• EXERCISE OBJECTIVE
Can you reproduce the passage of the text on limiting spamassassin processes from "That does not" to "downloading ~50 messages.", renaming "lockfile" to "lock file" throughout?

> I'm curious as to how one might limit the number of simultaneous
> spamassassin processes.

This is one idea that surfaced while reading your question.  I am sure
there are better ones.

> I run spamassassin as a procmail filter.

If you are using the typical .procmailrc rule to pipe through to
spamassassin then typically it would look like this:

  :0fw
  | spamassassin -P

That does not use any lockfile.  Therefore processes are allowed to
run in parallel.  But if you did use a lockfile here then while
sendmail would run in parallel and procmail would run in parallel they
would converge at the spamassassin step and only one of those would be
running at a time.  This may be enough to solve your problem
sufficiently.

  :0fw:spamassassin-run.lock
  | spamassassin -P

> 1. I type `fetchmail'. Fetchmail starts downloading ~50 messages.

• RECORD EXCERPTS
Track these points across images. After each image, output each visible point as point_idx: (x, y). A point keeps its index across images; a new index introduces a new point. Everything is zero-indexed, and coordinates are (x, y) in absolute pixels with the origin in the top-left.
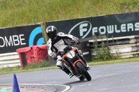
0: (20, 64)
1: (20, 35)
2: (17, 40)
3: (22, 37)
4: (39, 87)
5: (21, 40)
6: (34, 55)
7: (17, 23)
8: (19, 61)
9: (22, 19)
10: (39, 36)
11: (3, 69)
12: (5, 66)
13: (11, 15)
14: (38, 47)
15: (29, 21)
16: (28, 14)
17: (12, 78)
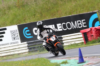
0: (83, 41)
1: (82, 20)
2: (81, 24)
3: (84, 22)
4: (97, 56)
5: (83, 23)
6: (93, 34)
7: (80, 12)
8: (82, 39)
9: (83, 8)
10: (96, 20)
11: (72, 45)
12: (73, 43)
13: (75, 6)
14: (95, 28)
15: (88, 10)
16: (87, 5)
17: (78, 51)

* * *

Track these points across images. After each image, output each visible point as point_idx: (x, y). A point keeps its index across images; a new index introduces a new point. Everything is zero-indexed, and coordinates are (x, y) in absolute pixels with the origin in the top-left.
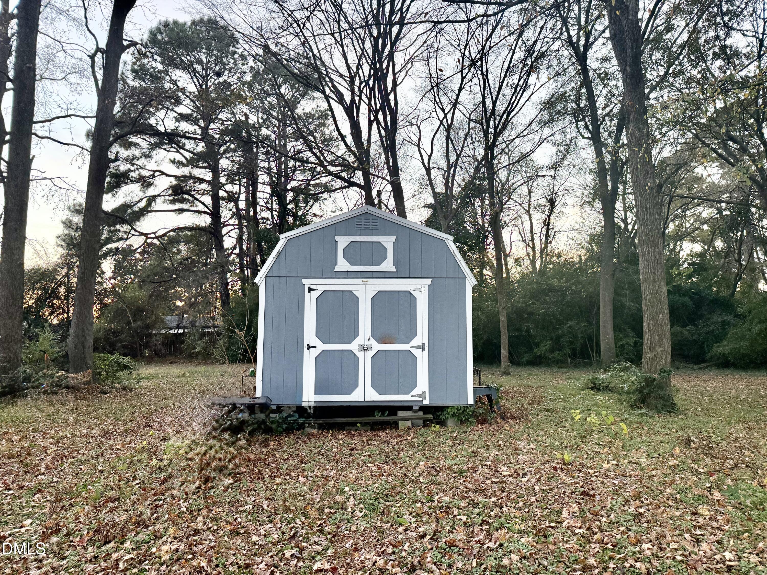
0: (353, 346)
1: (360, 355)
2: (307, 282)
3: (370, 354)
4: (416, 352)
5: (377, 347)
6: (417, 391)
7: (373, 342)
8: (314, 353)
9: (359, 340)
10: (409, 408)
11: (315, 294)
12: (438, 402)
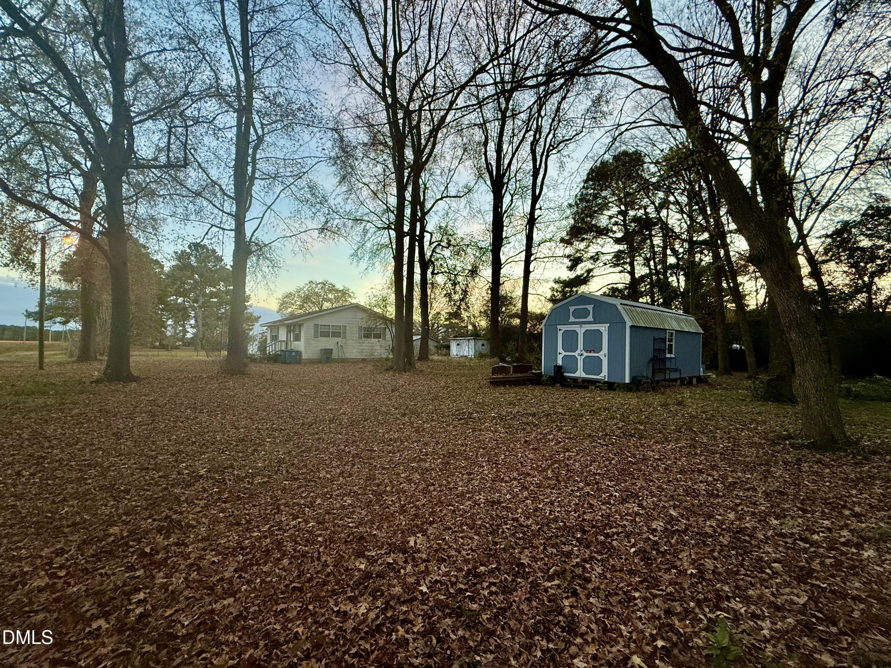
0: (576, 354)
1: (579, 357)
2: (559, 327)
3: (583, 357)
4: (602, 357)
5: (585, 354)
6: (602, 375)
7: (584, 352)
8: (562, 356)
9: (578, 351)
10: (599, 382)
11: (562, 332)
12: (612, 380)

• SOLUTION FOR THIS EXERCISE
That does not use any lock file.  Therefore processes are allowed to
run in parallel.  But if you did use a lock file here then while
sendmail would run in parallel and procmail would run in parallel they
would converge at the spamassassin step and only one of those would be
running at a time.  This may be enough to solve your problem
sufficiently.

  :0fw:spamassassin-run.lock
  | spamassassin -P

> 1. I type `fetchmail'. Fetchmail starts downloading ~50 messages.